Unfortunately for us, it very much looks like humanity will accept and adapt to dramatic population decline and scraping by with less. As I have discussed elsewhere, humanity will indeed have to adapt to less, much less. However, if we were to act now we could minimize the effects of climate change, even though these will worsen. But this is unlikely. Shaming adults will have only minimal effects on industrial production. China and India, among other countries, continue burning coal. Auto and aircraft emissions, while cleaner than in the past, are on the rise, due to larger vehicles and increased traffic. Hello, is anybody out there? (Hmm, they must be on another app.)
Humans are making hurricanes worse, as reported in the New York Times. In fairness to us, just imagine when we figured out how to build furnaces and other machines that could harness all that pent up energy in fossil fuels. Wow! All the stuff we could produce. We built better shelter, increased food production, could move us and freight longer distances in far less time (oh, there are a few labor and social issues, but we don’t need to belabor those here). What’s not to love? Well, there are downsides. Human population rapidly increased requiring more fossil fuel energy. Along with this was an increase in our wants, requiring more, you guess it, fossil fuel energy. The results are warming temperatures, expanding landfills, ocean and (somewhat less) air pollution, sea-level rise, more extreme weather, and the sixth extinction of species.
Today we are faced with a choice.

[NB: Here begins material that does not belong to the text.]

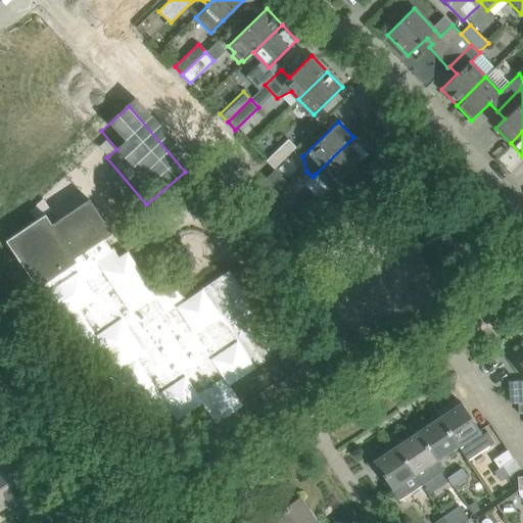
[(330,190),(369,152),(353,137),(316,174),(330,190)]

Go to negative carbon emissions (i.e., no fossil fuel use and carbon recapture) by 2050 or so or go on as we are doing and run out of resources within the next hundred years, along with the loss of much humanity. It’s a formidable societal “addiction” requiring policymakers willing to risk their careers. You can read more about this elsewhere on my site.
Either way, the earth will survive just fine (at least for the next 500M years).
I’ve been presenting NOAA & IPCC climate data. Here’s a look at thr EU’s source, Copernicus. Caution, it’s just as bleak.
We humans evolved a short-term focus because it was adaptive to survival prior to industrialization. Unfortunately, our economy has evolved faster than our brains so now we do things that are not in our long-term interests.
Carl Sagan was likely right when he speculated that intelligent life might be self-extinguishing.
Many of us look down upon the Amish for avoiding the use of modern technologies (in fact they use more of it than we think, e.g., they use cell phones, albeit with many restrictions). But in fact, they might be well ahead of the rest of us. As I wrote on my page last year, one way or another we will go from post-industrialization to micro-industrialization once we either stop using fossil fuels, or they run out within the next 100 years. Alternative energies and muscle power simply will not be able to produce nearly the same energy levels that we rely on today.
Although this will be a difficult (catastrophic?) transition, humanity will likely adjust over the following 100 years, with a much larger proportion of people farming any remaining arable land.